Nebraska school addresses racial tension with peer mediation
LINCOLN, Neb. (AP) — A Nebraska high school’s students and staff have formed focus groups in an effort to reduce racial tension and other conflicts.
Lincoln Southeast High School principal Brent Toalson said he plans to use restorative justice methods to help students resolve disputes and try to change the school’s culture.
Tensions heightened last spring when the student newspaper ran stories about President Donald Trump’s first year in office, including ones on the immigration debate, the Lincoln Journal Star reported . The restorative justice approach was spearheaded by a conversation between Toalson and Southeast High senior Deia Lasu.
Lasu wrote Toalson a letter after he quoted Coretta Scott King during a morning announcement, highlighting the late activist’s call for a “colorblind” society.
“The colorblind ideal won’t work for everyone,” Lasu said. “It won’t work for me.”
She told her principal in a letter she saw being colorblind as a form of privilege — an act of disregarding other races and cultures, not accepting them.
Toalson was impressed that she wanted to change things. They formed a collaborative relationship, bringing other students to the table, held focus groups with students and staff on race and ultimately created a peer mediation group.

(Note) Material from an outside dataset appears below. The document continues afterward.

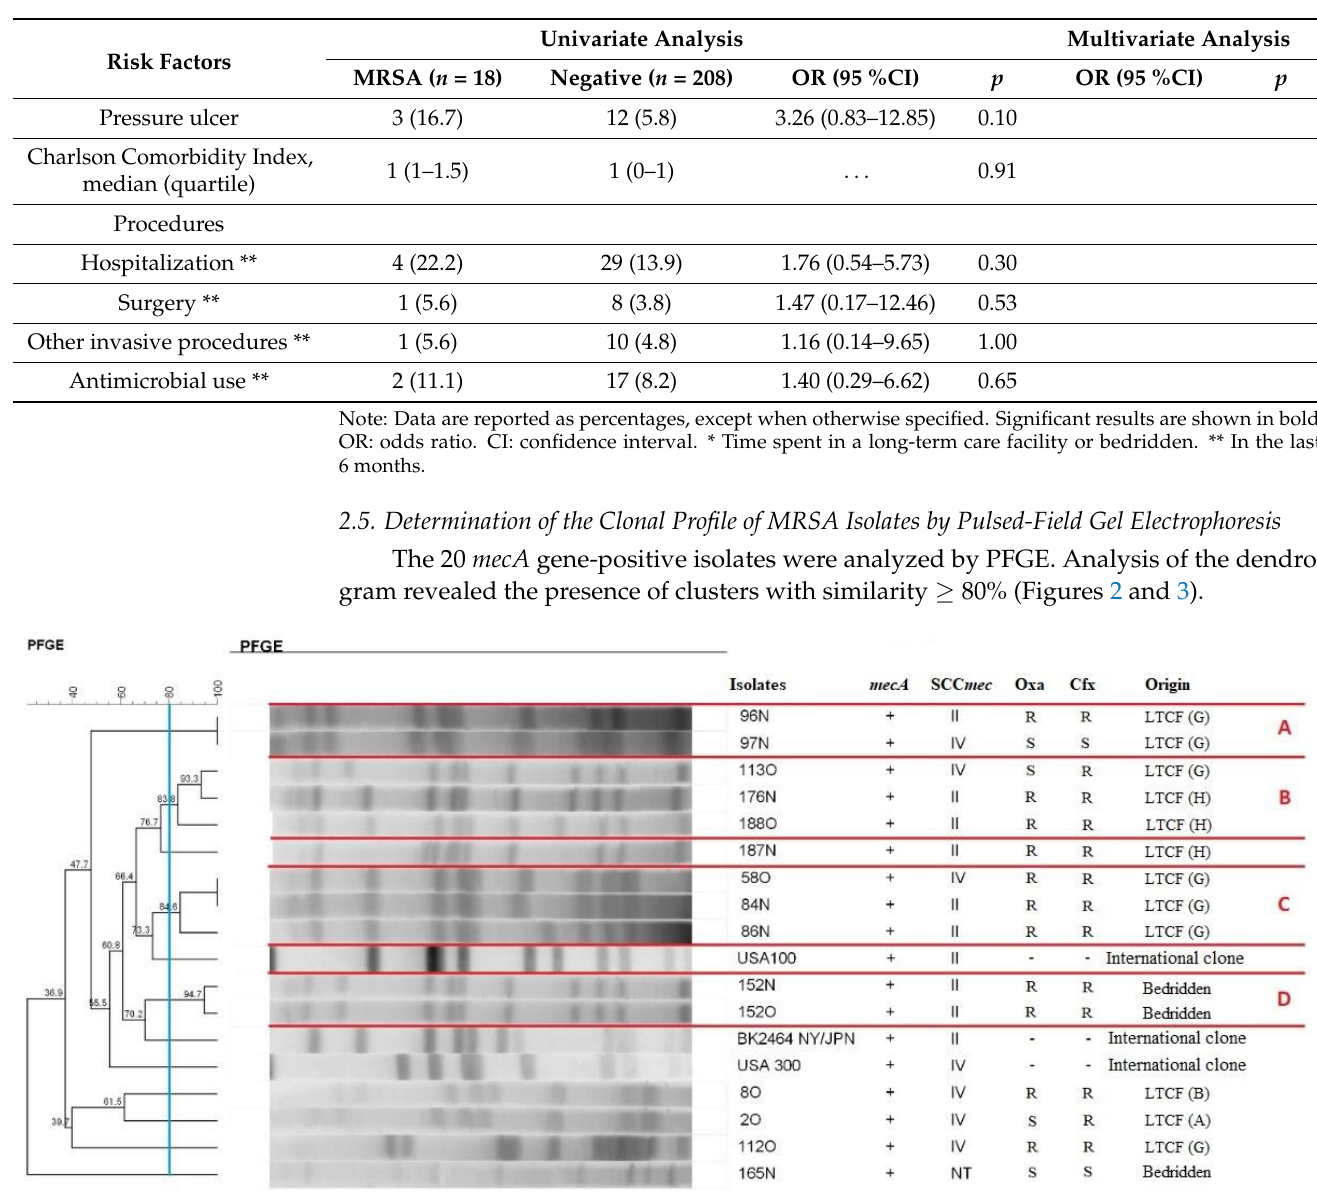
Figure 2. Dendrogram of PFGE- SmaI profiles of MRSA isolated from bedridden patients at home or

“I thought peer mediation could empower kids, make the kids who came to me feel like they were part of the solution,” Toalson said. “What began as a conversation with a couple of students around race ... led to the formation of a group that really has a much broader goal of changing (school) climate by resolving issues that arise, some that may be racial in nature.”
In the past decade, Southeast’s demographics have changed significantly. The percent of students of color has nearly doubled, from less than 14 percent to 25 percent.
Melissa Ortiz, a member of the peer mediation group, said things are starting to change at Southeast already.
“With what we’re doing now, we’ll send a message to all students that their voice does matter,” said Ortiz, who also is a co-leader of the school’s Latino Club. “They are validated. They will be heard.”